Even he who walks into the assembly of gamblers becomes victim of pain and sorrow. O Prince, gambling, liquor, meat and other similar things are the vices of sinners. They are sinful by nature. Even severally everyone of these causes downfall into hell and great sin.
With various likes (and dislikes) for vehicles, seats etc. influenced by gamblers and cheats even, men of noble birth begin to indulge in quarrels. What then about persons who are confirmed gamblers and cheats?
32-35. The wife of a gambler is perpetually dejected. The sinful gambler too looks at his wife and feels dejected.
On seeing her, he does not experience any pleasure. The sinner says (to himself thus): “Alas, in the whole of this global world there is no sinner like me. I don’t have even the slightest sensual pleasure in the world.”
No gambler is seen happy in either of the two worlds.

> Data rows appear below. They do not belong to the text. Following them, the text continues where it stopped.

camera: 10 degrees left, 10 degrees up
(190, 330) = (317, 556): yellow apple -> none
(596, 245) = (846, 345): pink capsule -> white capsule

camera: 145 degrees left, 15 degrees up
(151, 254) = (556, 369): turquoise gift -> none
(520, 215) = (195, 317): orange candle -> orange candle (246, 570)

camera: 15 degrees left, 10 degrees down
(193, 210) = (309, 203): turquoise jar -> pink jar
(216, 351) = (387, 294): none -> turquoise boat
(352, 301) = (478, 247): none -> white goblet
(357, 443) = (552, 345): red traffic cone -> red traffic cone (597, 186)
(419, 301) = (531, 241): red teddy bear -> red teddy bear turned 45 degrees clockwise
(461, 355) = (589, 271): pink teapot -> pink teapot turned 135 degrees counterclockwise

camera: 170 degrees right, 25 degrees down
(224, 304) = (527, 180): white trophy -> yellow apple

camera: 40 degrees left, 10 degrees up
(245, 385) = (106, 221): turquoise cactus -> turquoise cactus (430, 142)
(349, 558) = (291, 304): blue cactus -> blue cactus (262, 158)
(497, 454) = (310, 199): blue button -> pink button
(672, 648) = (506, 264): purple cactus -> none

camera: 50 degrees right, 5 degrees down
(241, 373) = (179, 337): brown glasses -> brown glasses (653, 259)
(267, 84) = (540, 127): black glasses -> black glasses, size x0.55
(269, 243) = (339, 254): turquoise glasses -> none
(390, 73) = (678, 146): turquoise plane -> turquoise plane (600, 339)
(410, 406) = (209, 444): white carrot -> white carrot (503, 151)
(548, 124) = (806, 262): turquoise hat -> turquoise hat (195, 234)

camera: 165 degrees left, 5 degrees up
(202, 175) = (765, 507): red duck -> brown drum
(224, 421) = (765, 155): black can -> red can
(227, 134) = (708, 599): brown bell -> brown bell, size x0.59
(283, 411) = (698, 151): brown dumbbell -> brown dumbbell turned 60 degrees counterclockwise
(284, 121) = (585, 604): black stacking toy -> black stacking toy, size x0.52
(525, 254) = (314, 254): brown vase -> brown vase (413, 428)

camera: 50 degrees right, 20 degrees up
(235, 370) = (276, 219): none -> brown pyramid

He is clearly seen as a person with scorched mind perpetually due to shame. He has lost his virtue. He is devoid of joy. He wanders with all his possessions forfeited (by others).
36. In regard to brahmins, any avocation other than that of cheating and gambling is praiseworthy. He can even take to agriculture, breeding of cattle or trading. But he shall never take to gambling.
37-39. This is an activity, which has been forbidden in the Vedas because it is faulty. But it has been eagerly taken up by your father. Therefore what shall we do? Dear boy, whatever you say shall be carried out. Which learned man transgresses the path laid down by the Creator?
40-43. On hearing the words of the priest Sumati said:
What must my father Pramati do to attain the kingdom once again?
He released his father from Devas after he had been kept imprisoned there for a thousand (and one) years. He regained his kingdom.
Through the grace of Śiva and Viṣṇu and through the endeavour of his own son he got rid of nooses and regained his kingdom. Since he had acquired the Gandharva lore he became a favourite of Indra.
What cannot be acquired through the grace of Śiva, Viṣṇu and Mother of all rivers, Gautamī? A holy bath and charity performed there bestow the benefit of a number of virtuous actions. It releases one from sinful nooses. It dispels all miseries.